GlaxoSmithKline ($GSK) can thank Greece and Angela Merkel if its attempt to sell an OTC drug portfolio stalls. Europe's inability to get its act together is frustrating some M&A, as satisfactory financing is tough to nail down, Reuters reports. So, roiled debt markets are slowing down GSK's sale process, sources tell the news service.
It doesn't help that the sale portfolio isn't exactly cohesive. Some pharma industry bidders--including Germany's Stada--would like to get their hands on pieces of it, rather than the whole thing. Plus, questions about the diet drug Alli are weighing on the deal, too.
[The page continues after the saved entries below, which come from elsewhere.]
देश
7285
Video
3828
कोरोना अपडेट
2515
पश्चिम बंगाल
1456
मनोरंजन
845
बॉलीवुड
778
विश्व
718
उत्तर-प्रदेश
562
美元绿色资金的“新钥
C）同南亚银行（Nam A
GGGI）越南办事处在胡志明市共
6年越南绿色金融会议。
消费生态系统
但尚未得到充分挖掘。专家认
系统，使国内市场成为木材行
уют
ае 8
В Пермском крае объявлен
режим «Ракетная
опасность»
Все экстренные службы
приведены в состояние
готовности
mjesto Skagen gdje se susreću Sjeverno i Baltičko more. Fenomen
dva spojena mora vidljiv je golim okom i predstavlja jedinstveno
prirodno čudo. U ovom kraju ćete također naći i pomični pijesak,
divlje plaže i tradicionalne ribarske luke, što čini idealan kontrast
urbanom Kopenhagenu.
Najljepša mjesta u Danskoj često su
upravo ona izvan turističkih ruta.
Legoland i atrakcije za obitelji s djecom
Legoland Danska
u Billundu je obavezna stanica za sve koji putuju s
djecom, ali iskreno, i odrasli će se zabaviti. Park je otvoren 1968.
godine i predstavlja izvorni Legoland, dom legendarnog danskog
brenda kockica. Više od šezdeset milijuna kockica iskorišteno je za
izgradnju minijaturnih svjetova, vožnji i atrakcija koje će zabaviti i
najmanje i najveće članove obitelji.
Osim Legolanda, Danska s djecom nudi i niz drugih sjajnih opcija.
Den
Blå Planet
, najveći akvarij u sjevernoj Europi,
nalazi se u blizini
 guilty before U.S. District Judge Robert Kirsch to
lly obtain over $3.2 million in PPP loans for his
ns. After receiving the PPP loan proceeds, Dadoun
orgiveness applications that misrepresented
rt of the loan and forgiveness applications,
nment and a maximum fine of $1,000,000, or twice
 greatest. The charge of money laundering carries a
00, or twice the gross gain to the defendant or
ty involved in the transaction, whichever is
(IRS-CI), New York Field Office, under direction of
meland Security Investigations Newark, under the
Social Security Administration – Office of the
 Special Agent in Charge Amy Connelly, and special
Boehringer Ingelheim would like to nab a few of the on-sale meds in strategic geographic areas, the news service reports. Meanwhile, Sanofi ($SNY) didn't like the piecemeal nature of the portfolio--many of the drugs have revenues less than €1 million, a source pointed out--or the risks surrounding Alli, which was initially expected to be a blockbuster but faltered on concerns over side effects.
Some of the sources suggest GSK may end up keeping Alli to facilitate the sale. One said GSK may end up choosing to break the portfolio into pieces for industry buyers.
Analysts had expected the sale to generate £1.5 billion to £2 billion, or up to $3 billion. Second-round bids are expected late next month.